7Айза пришла в себя и обнаружила, что хозяина больше нет рядом, а крысы назойливо пытаются грызть ей пальцы. Ощущая боль во всем теле, она поднялась сначала на колени, а потом и на ноги. Хотя казалось, что идти она не сможет, постепенно ей удалось выбраться из внушавшей ужас галереи и добрести до своей спальни. Там, не теряя времени даром, она умылась холодной водой, хотя продрогла до костей, и это придало ей сил упаковать чемодан, как вернуло способность здраво мыслить, чтобы оставить краткую записку для Кристин. Потом она пробралась в кухню и поела, потому что за время ночных похождений сильно проголодалась. С первыми проблесками рассвета Айза вышла из ворот замка, неся чемодан на голове, как корзину с бельем для прачечной, опасливо поглядывая на сарай Таммаса. И как же рада она была, когда обогнула озеро и густые лиственницы скрыли от нее серый замок, представлявшийся теперь средоточием зла и проклятым местом! Спустившись по склону холма, она вышла в долину Эркани, вдоль которой протянулась длинная дорога до Кинкейга. С наступлением утра повалил обильный снег, и хотя он сделал путь более скользким и трудным, ей и это казалось благословением свыше, словно белый ковер забвения ложился между ней и только что пережитой ужасной ночью.

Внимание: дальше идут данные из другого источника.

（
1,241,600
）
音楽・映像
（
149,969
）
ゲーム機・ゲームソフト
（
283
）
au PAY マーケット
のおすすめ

Как вы сами понимаете, история Айзы мгновенно облетела весь Кинкейг – для старых кумушек-сплетниц она стала просто находкой в скучные зимние вечера. И подобно любому слуху, зарождающемуся в шотландской провинции, этот не только не потерял ни единой детали, но и оброс новыми. Выяснилось, например, что Айза была вынуждена прятаться за двумя гигантскими идолами, когда Гатри пришел и начал молиться им совершенно голый. Идолов он, видать, и выкопал из земли, ковыряясь вокруг развалин богопротивных римских язычников, а слова молитвы вызнал, якобы занимаясь изучением древних рун. А если в пересказе голым оказывался не сам Гатри, то непременно Таммас – без этой пикантной подробности истории Айзы, пусть и необыкновенной, не хватало элемента скандальности, который так любят сплетники и сплетницы. Но при этом нельзя не отметить, что сама Айза вела себя в подобной ситуации вполне достойно, если учесть, какая шумиха поднялась вокруг нее. Да, она охотно рассказывала о случившемся, но не расписывала свое повествование каждый раз все более красочными деталями, как можно было ожидать от молоденькой девушки. Лишь два дополнения к истории она не знала, к чему отнести: к фактам или игре воображения. Она сама признавалась, что слышала все, как будто во сне. Гатри вроде бы упоминал что-то о Северной Америке и Ньюфаундленде[13], а к этому в ее смятенном уме добавились еще и два имени: Уолтер Кеннеди и Роберт Хендерсон. Она понятия не имела, кто это такие, как не знал их и никто другой в Кинкейге. Только Уилл Сондерс припомнил, что жил когда-то на дальнем берегу озера фермер Уолтер Кеннеди и уже давно уехал куда-то. Возможно, как раз в Америку или на Ньюфаундленд. А еще сквозь помутненное сознание Айзе показалось, что Гатри склонился над столом и что-то просматривал, но книга то была или какие-то бумаги, девушка видеть не могла. Так вкратце выглядела рассказанная Айзой история. Кинкейг мусолил ее целую неделю, как и, признаюсь, ваш покорный слуга. Слухи и сплетни – вещь заразительная, а зимой сапожнику их перепадает совсем немного.